Abound Solar's CEO Tom Tiller has told me: "This company has the potential to be the next great solar company."
Abound Solar, a manufacturer of cadmium telluride thin-film photovoltaic solar modules, just officially closed on a long-anticipated $400 million loan guarantee from the U.S. Department of Energy (DOE) to fund the expansion of the company’s manufacturing capacity. The company has also raised an additional $110 million in venture financing, bringing Abound’s equity financing to approximately $260 million since the company’s founding in 2007. Abound Solar’s existing investors, Invus Group, Bohemian Companies, DCM, GLG Partners, and Technology Partners, participated in the equity round. They were joined by new investors BP Alternative Energy and West Hill Investors.
The debt and equity financings will enable Abound Solar to expand manufacturing capacity at its existing facility in Colorado and at a second site in Indiana, which, when complete, will give the firm a total annual module capacity of 840 megawatts. Abound's current capacity is about 65 megawatts.
Abound and its CEO have the daunting challenge of ramping up a cadmium telluride photovoltaic company to confront market behemoth First Solar and China's crystalline solar (c-Si) dragons. Tiller said, "We don't have to be cheaper than First Solar -- we have to be cheaper than the other manufacturers." Tiller described the current situation in c-Si as "a food fight."
The cadmium telluride materials system is not a slam-dunk. It took First Solar a few decades to get it right. Abound's technology is not new, either -- it's based on 15 years of research at Colorado State University's Material Engineering Laboratory. Other solar firms looking into CdTe include PrimeStar, Solexant, Sunovia, Willard & Kelsey, and Xunlight26.
The Loan, The Loan Process, and What Gets Done With the Money
I recently wrote an article on who gets left holding the bag if one of the recipients of a federal "loan guarantee" fails. Several readers insisted that these financial packages provided to the likes of Tesla, Fisker, Solyndra, Abengoa and BrightSource are "loan guarantees" from the government as opposed to traditional loans. Abound's CEO clarifies:
"In essence, it's a loan," said Tiller, adding: "The loan comes from the federal government." It's actually a "series of loans, according to the CEO, "as complex as the U.S. tax code with a seven-year repayment term." It's distributed on a milestone-basis, based "on a hundred milestones," according to Tiller.
The loan application process was a "comprehensive 18-month effort" that called for "a 600-page loan application, a 150-page independent engineering report and countless site visits."
With plans of 840-megawatt capacity, Tiller acknowledges, "There is no way private equity markets would support that level of growth."
"A True Alternative to First Solar"
You can't talk about cadmium telluride (CdTe) solar panels without bringing First Solar into the conversation.
Tiller described First Solar as being "in a dominant position, really the only CdTe supplier" and "in a sole-source" position. Abound now provides an alternative to First Solar with "a need in the market for a successful competitor on the CdTe side."

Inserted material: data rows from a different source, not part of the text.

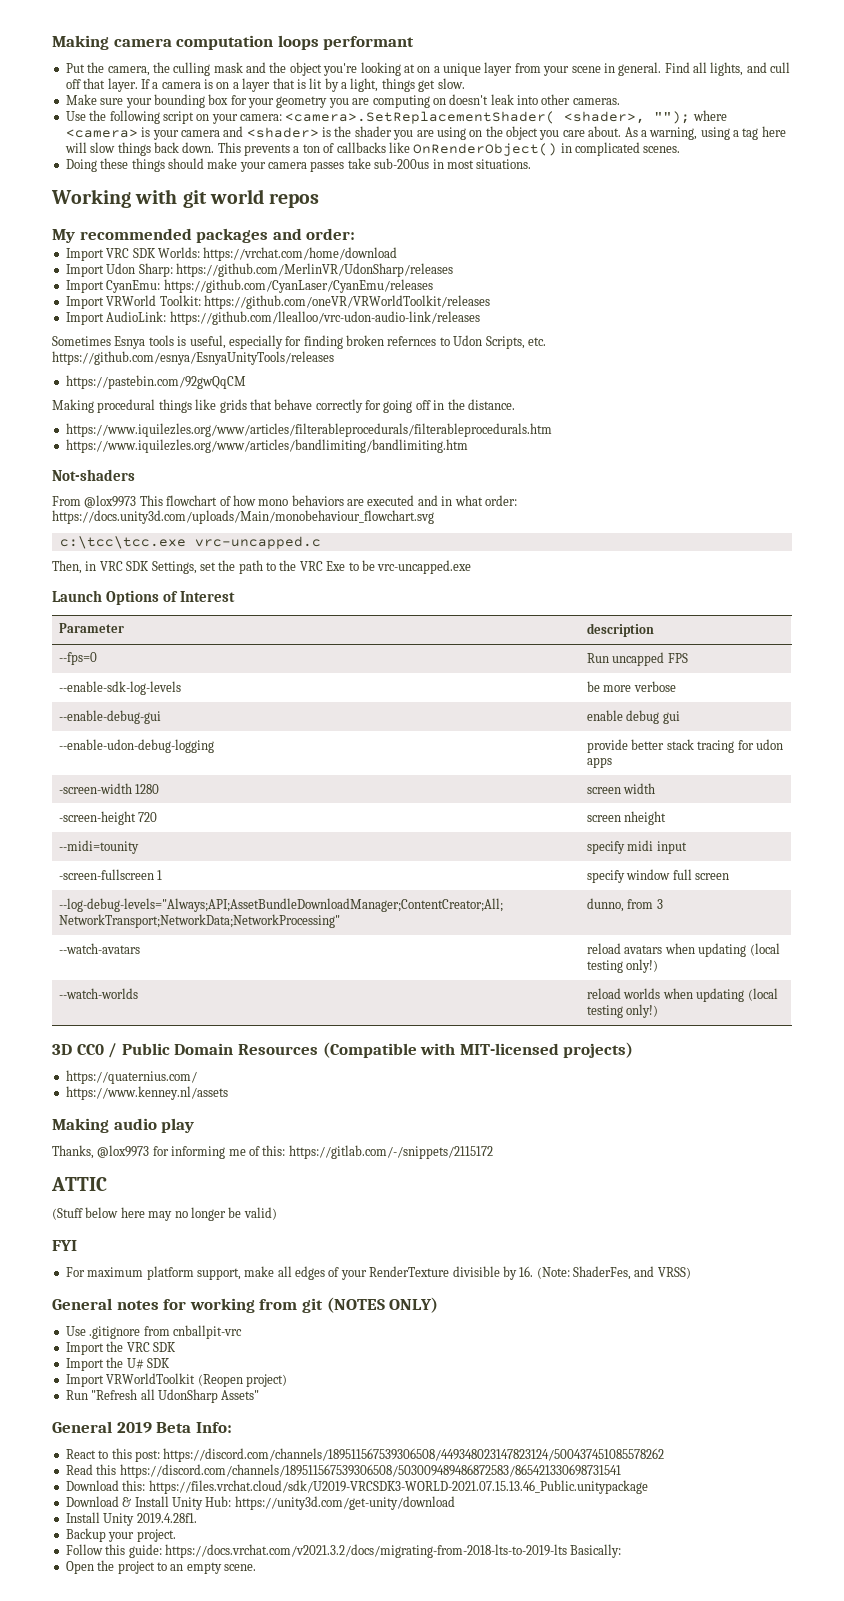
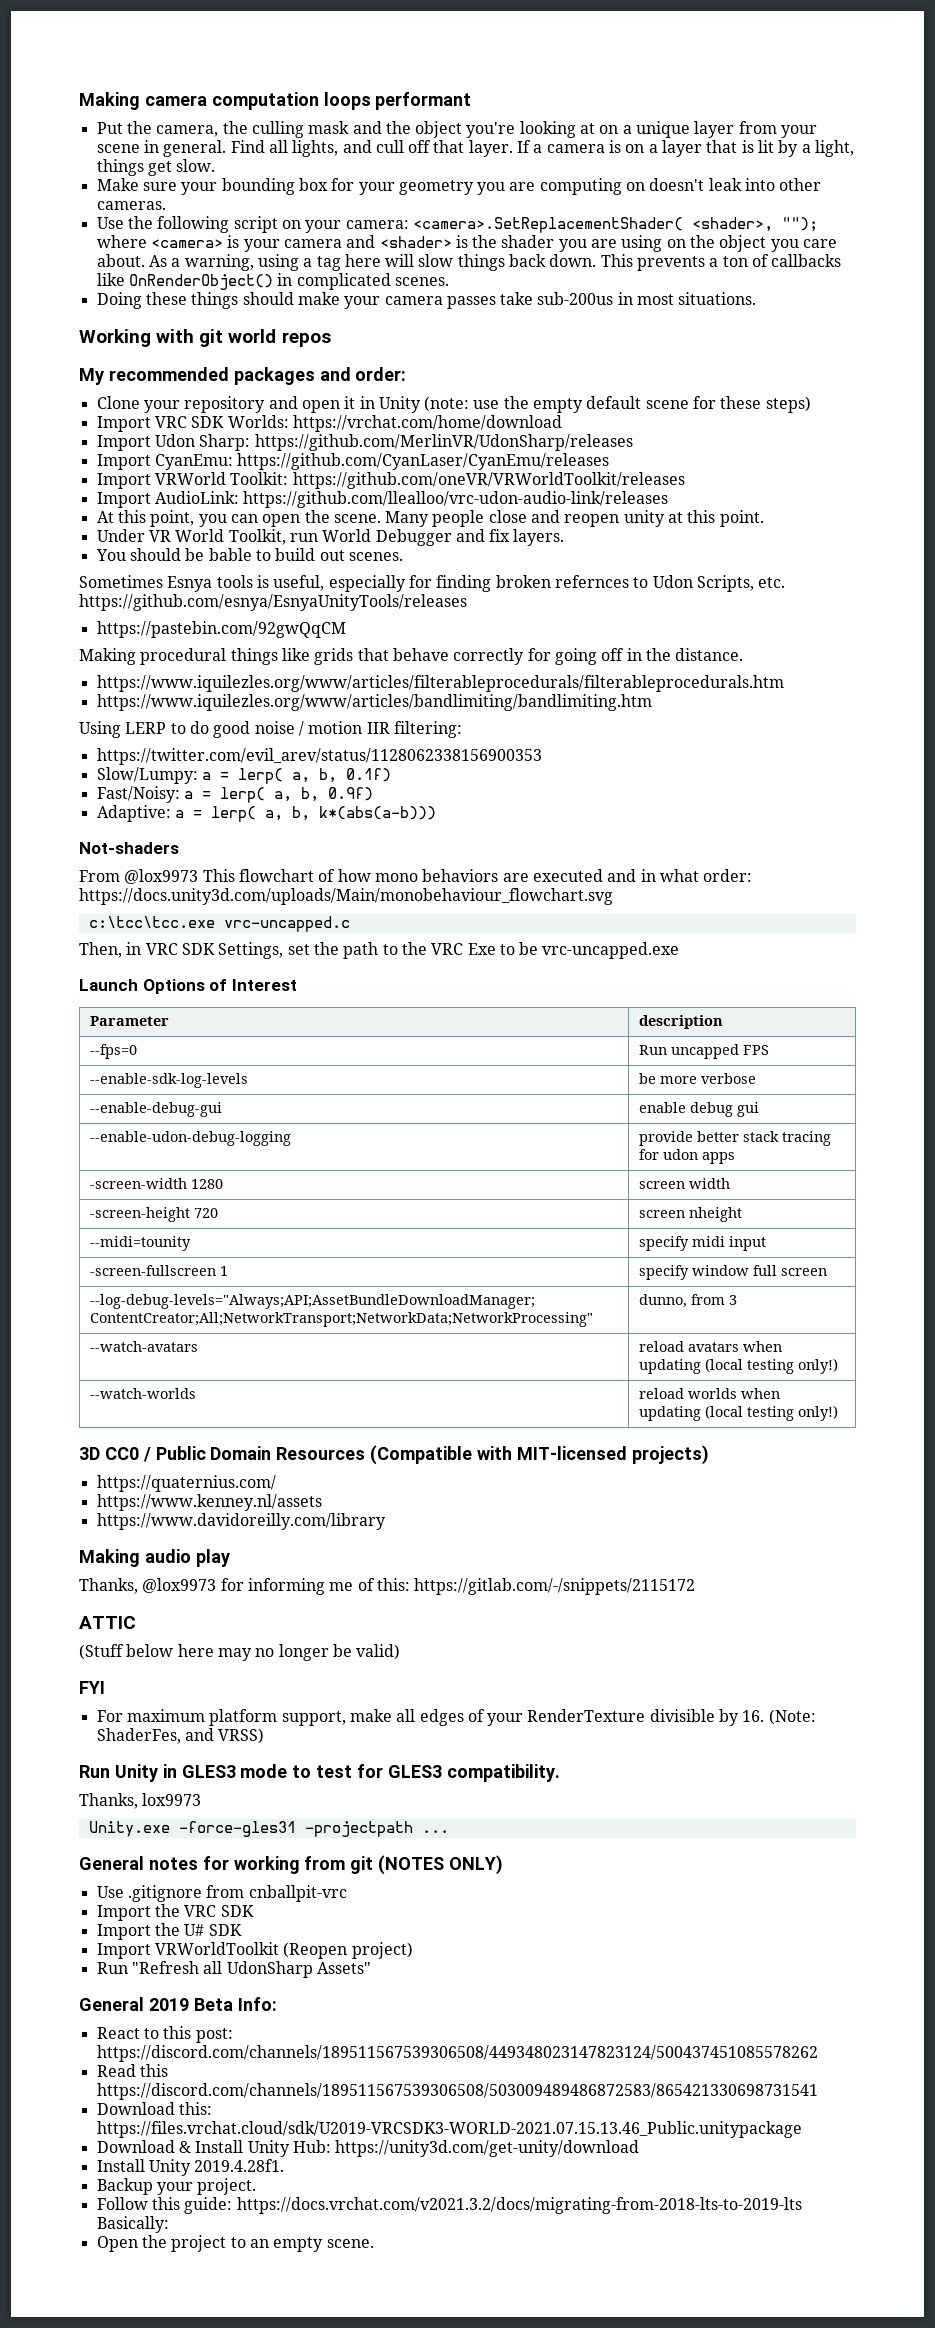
(356, 234) none -> [96,396,811,413] // Clone your repository and open it in Unity (note: use the empty default scene for these steps)
(480, 318) none -> [96,510,764,527] [96,529,565,546] [95,548,403,561] // At this point, you can open the scene. Many people close and reopen unity at this point. // Under VR World Toolkit, run World Debugger and fix layers. // You should be bable to build out scenes.
(468, 446) none -> [79,721,462,738] [96,748,542,765] [96,767,391,784] [96,786,373,803] [96,805,436,822] // Using LERP to do good noise / motion IIR filtering: // https://twitter.com/evil_arev/status/1128062338156900353 // Slow/Lumpy: a = lerp( a, b, 0.1f) // Fast/Noisy: a = lerp( a, b, 0.9f) // Adaptive: a = lerp( a, b, k*(abs(a-b)))
(228, 1093) none -> [96,1513,386,1530] // https://www.davidoreilly.com/library
(691, 1273) none -> [79,1764,560,1782] [79,1793,202,1809] [88,1821,449,1837] // Run Unity in GLES3 mode to test for GLES3 compatibility. // Thanks, lox9973 // Unity.exe -force-gles31 -projectpath ...

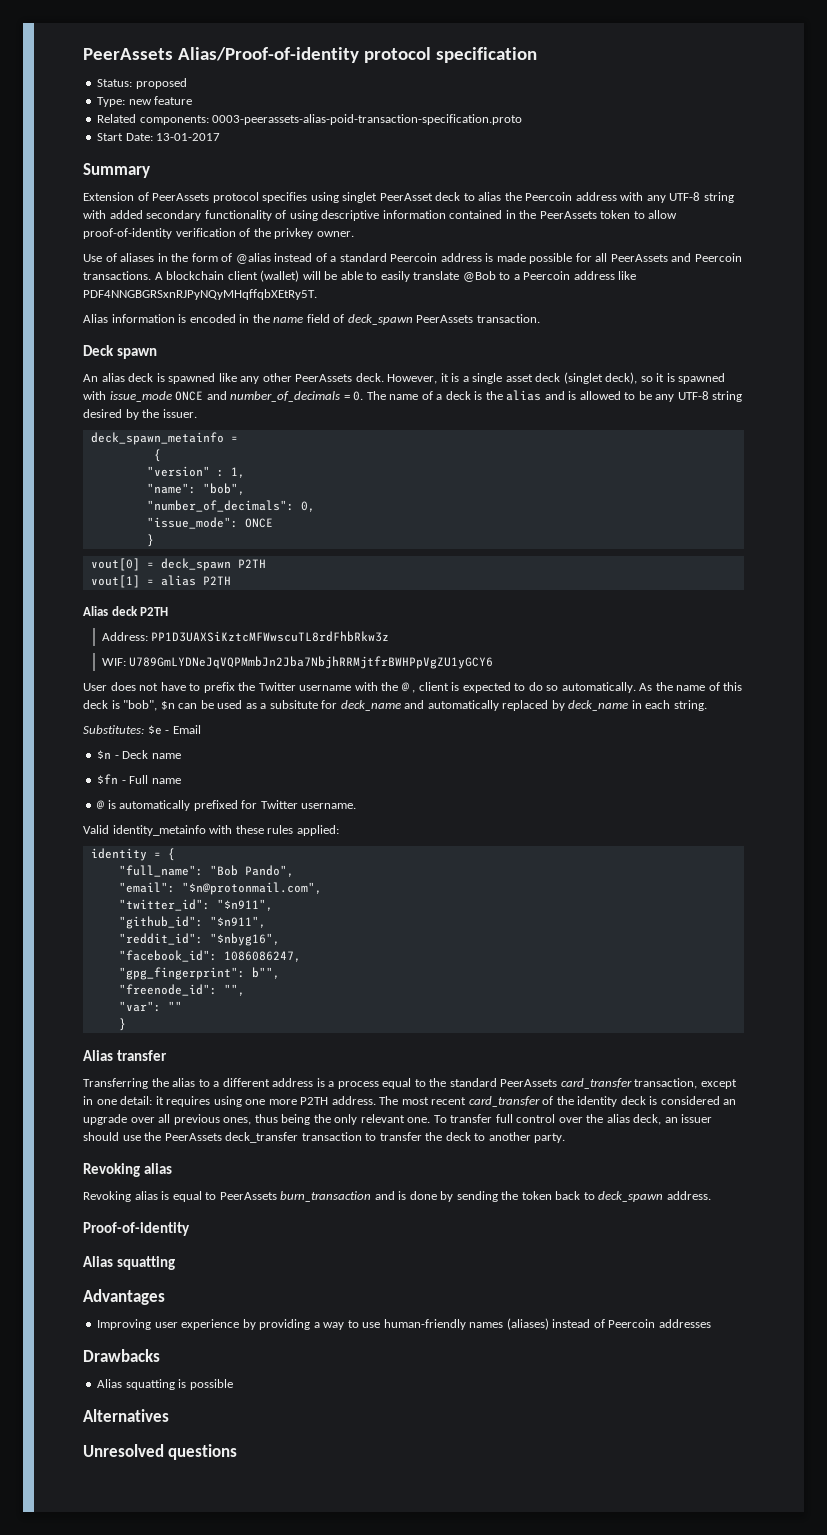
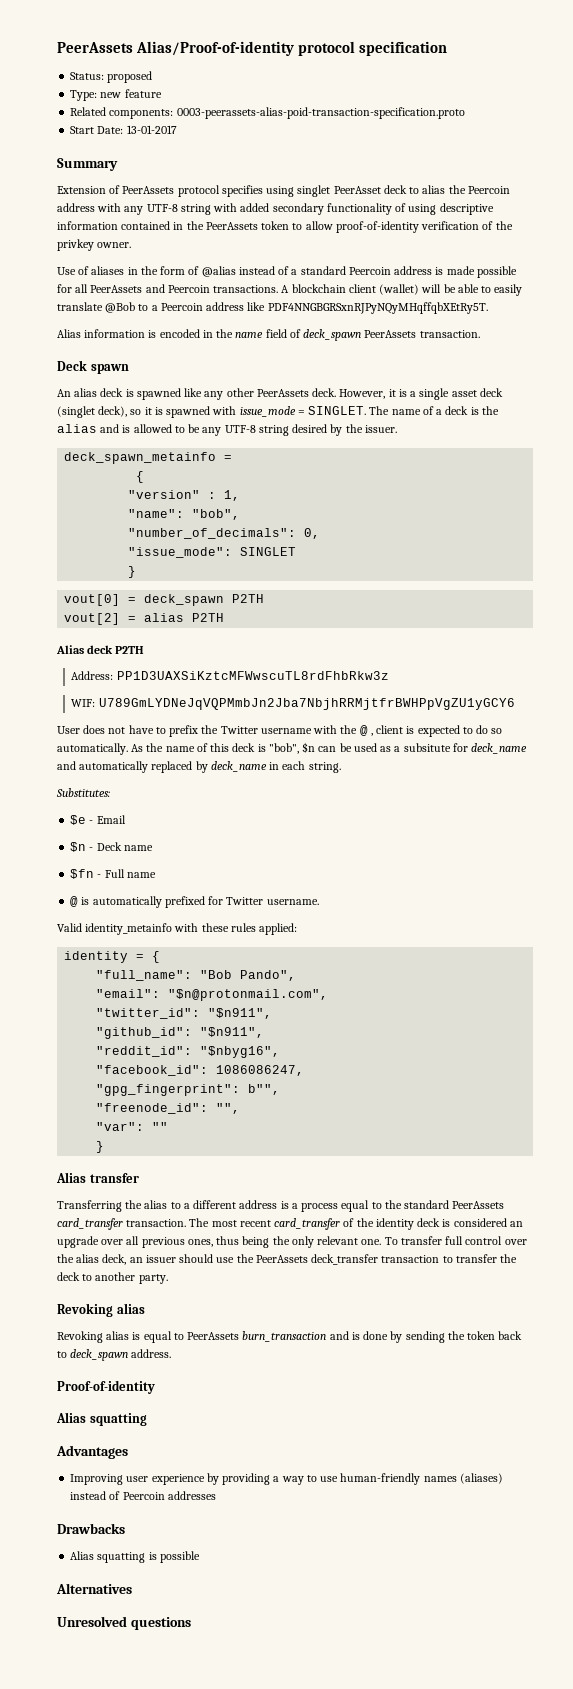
[175,391,364,402] ONCE and number_of_decimals = 0. -> [297,406,367,415] = SINGLET.
[244,518,273,528] ONCE -> [240,547,297,556] SINGLET
[90,575,140,588] vout[1] -> [64,613,121,625] vout[2]
(144, 729) none -> (110, 792) //
[634,1078,737,1089] [83,1096,376,1107] transaction, except in one detail: it requires using one more P2TH address. -> [126,1219,187,1227] transaction.

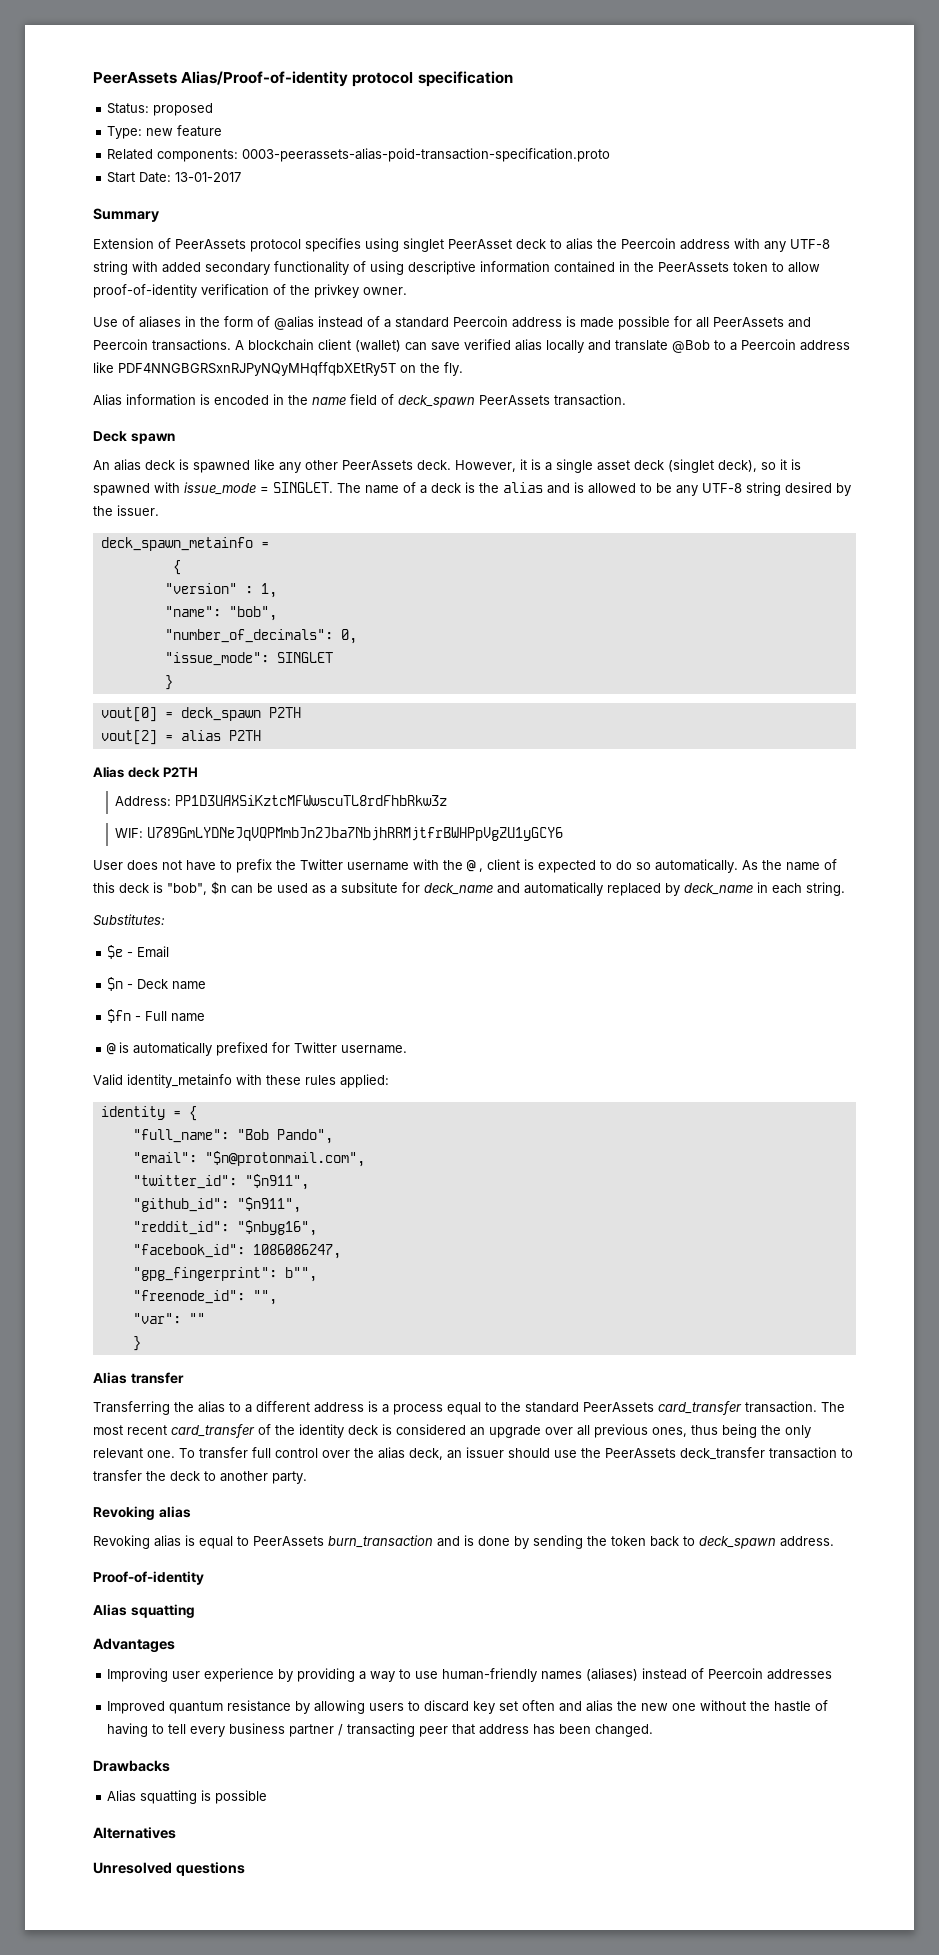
[421,284,523,296] will be able to easily -> [405,339,611,353] can save verified alias locally and
[267,302,488,314] PDF4NNGBGRSxnRJPyNQyMHqffqbXEtRy5T. -> [118,362,463,376] PDF4NNGBGRSxnRJPyNQyMHqffqbXEtRy5T on the fly.
(216, 1495) none -> [107,1700,829,1714] [107,1723,654,1737] // Improved quantum resistance by allowing users to discard key set often and alias the new one without the hastle of having to tell every business partner / transacting peer that address has been changed.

First Solar's execution and roadmap serve as industry benchmarks. First Solar's module costs are in the neighborhood of $0.77 per watt and the industry-leading firm expects to have 2.7 gigawatts of capacity in place by the end of 2012. Average panel efficiency is in the neighborhood of 11.4 percent. And First Solar is working on the CIGS material system as a possible higher efficiency alternative to CdTe.
First Solar's FS Series 2 Modules put out between 70 and 77 watts of nominal power. Tiller says that Abound is commercially selling panels in the "high sixties, low seventies at about 10 percent efficiency" -- in other words, they are not that far away from First Solar numbers and are gaining fast.
There is a toxicity risk associated with cadmium telluride that First Solar has confronted with a 100-percent take-back program bonded by Swiss Re in the event that First Solar is not around in 20 or 30 years. Abound also has a recycling program.
Tiller claims that Abound's patented technology is dramatically simpler than that used by First Solar. The CEO claims that First Solar uses six different steps in the semiconductor process and that Abound uses one machine. He also claims that his equipment has a 60 percent smaller footprint and a lower cost with their "close space sublimation process."
The Road Ahead
Abound expects to add two more production lines to their existing 65-megawatt line for a total of about 200 megawatts in Colorado by early 2012. The build-out of the 640 megawatt Indiana plant will follow that.
Tiller said, "We're already competitive with the Chinese" with module costs in the $1.25 to $1.50 per watt range. He sees module costs below a $1.00 per watt in the next year and nearing "First Solar territory" once the Indiana factory is running. Abound has a leg up on the CIGS competition in Tiller's view because "CdTe is a known quantity."
Abound has already supplied panels for a 5.6-megawatt installation and Tiller anticipates shipping 30 to 35 megawatts in 2010. He acknowledges that "there is a ton of work in front of us."